ABSTRACT: Human use of land has transformed ecosystem pattern and process across most of the terrestrial biosphere, a global change often described as historically recent and potentially catastrophic for both humanity and the biosphere. Interdisciplinary paleoecological, archaeological, and historical studies challenge this view, indicating that land use has been extensive and sustained for millennia in some regions and that recent trends may represent as much a recovery as an acceleration. Here we synthesize recent scientific evidence and theory on the emergence, history, and future of land use as a process transforming the Earth System and use this to explain why relatively small human populations likely caused widespread and profound ecological changes more than 3,000 y ago, whereas the largest and wealthiest human populations in history are using less arable land per person every decade.
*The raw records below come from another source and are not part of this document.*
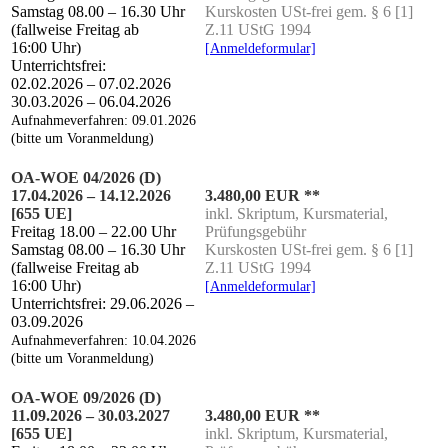
Sams­tag 08.00 – 16.30 Uhr
Kurs­kos­ten USt-frei gem. § 6 [1]
(fall­wei­se Frei­tag ab
Z.11 UStG 1994
16:00 Uhr)
[Anmel­de­for­mu­lar]
Unterrichtsfrei:
02.02.2026 – 07.02.2026
30.03.2026 – 06.04.2026
Auf­nah­me­ver­fah­ren: 09.01.2026
(bit­te um Voranmeldung)
OA-WOE 04/2026 (D)
17.04.2026 – 14.12.2026
3.480,00 EUR **
[655 UE]
inkl. Skrip­tum, Kurs­ma­te­ri­al,
Frei­tag 18.00 – 22.00 Uhr
Prüfungsgebühr
Sams­tag 08.00 – 16.30 Uhr
Kurs­kos­ten USt-frei gem. § 6 [1]
(fall­wei­se Frei­tag ab
Z.11 UStG 1994
16:00 Uhr)
[Anmel­de­for­mu­lar]
Unter­richts­frei: 29.06.2026 –
03.09.2026
Auf­nah­me­ver­fah­ren: 10.04.2026
(bit­te um Voranmeldung)
OA-WOE 09/2026 (D)
11.09.2026 – 30.03.2027
3.480,00 EUR **
[655 UE]
inkl. Skrip­tum, Kurs­ma­te­ri­al,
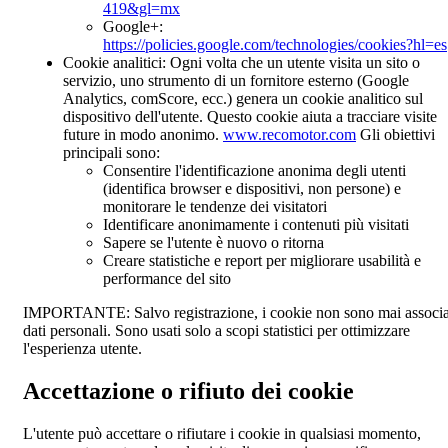
419&gl=mx
Google+
:
https://policies.google.com/technologies/cookies?hl=es
Cookie analitici:
Ogni volta che un utente visita un sito o
servizio, uno strumento di un fornitore esterno (Google
Analytics, comScore, ecc.) genera un cookie analitico sul
dispositivo dell'utente. Questo cookie aiuta a tracciare visite
future in modo anonimo.
www.recomotor.com
Gli obiettivi
principali sono:
Consentire l'identificazione anonima degli utenti
(identifica browser e dispositivi, non persone) e
monitorare le tendenze dei visitatori
Identificare anonimamente i contenuti più visitati
Sapere se l'utente è nuovo o ritorna
Creare statistiche e report per migliorare usabilità e
performance del sito
IMPORTANTE:
Salvo registrazione, i cookie non sono mai associa
dati personali. Sono usati solo a scopi statistici per ottimizzare
l'esperienza utente.
Accettazione o rifiuto dei cookie
L'utente può accettare o rifiutare i cookie in qualsiasi momento,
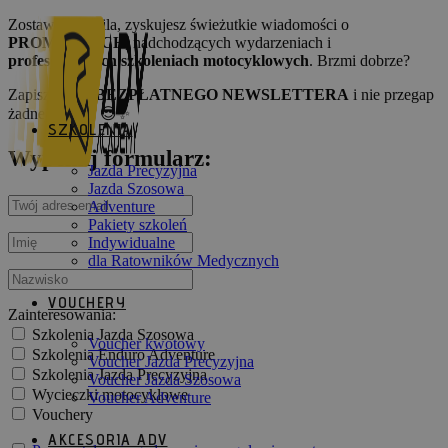
Skip
Zostawiasz maila, zyskujesz świeżutkie wiadomości o
to
PROMOCJACH
, nadchodzących wydarzeniach i
content
profesjonalnych szkoleniach motocyklowych
. Brzmi dobrze?
Zapisz się do
BEZPŁATNEGO NEWSLETTERA
i nie przegap
żadnej okazji! 😎✨
SZKOLENIA
Wypełnij formularz:
Jazda Precyzyjna
Jazda Szosowa
Adventure
Pakiety szkoleń
Indywidualne
dla Ratowników Medycznych
VOUCHERY
Zainteresowania:
Szkolenia Jazda Szosowa
Voucher kwotowy
Szkolenia Enduro Adventure
Voucher Jazda Precyzyjna
Szkolenia Jazda Precyzyjna
Voucher Jazda Szosowa
Wycieczki motocyklowe
Voucher Adventure
Vouchery
AKCESORIA ADV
Contrasting two spatially explicit global reconstructions of land-use history shows that reconstructions incorporating adaptive changes in land-use systems over time, including land-use intensification, offer a more spatially detailed and plausible assessment of our planet’s history, with a biosphere and perhaps even climate long ago affected by humans. Although land-use processes are now shifting rapidly from historical patterns in both type and scale, integrative global land-use models that incorporate dynamic adaptations in human–environment relationships help to advance our understanding of both past and future land-use changes, including their sustainability and potential global effects.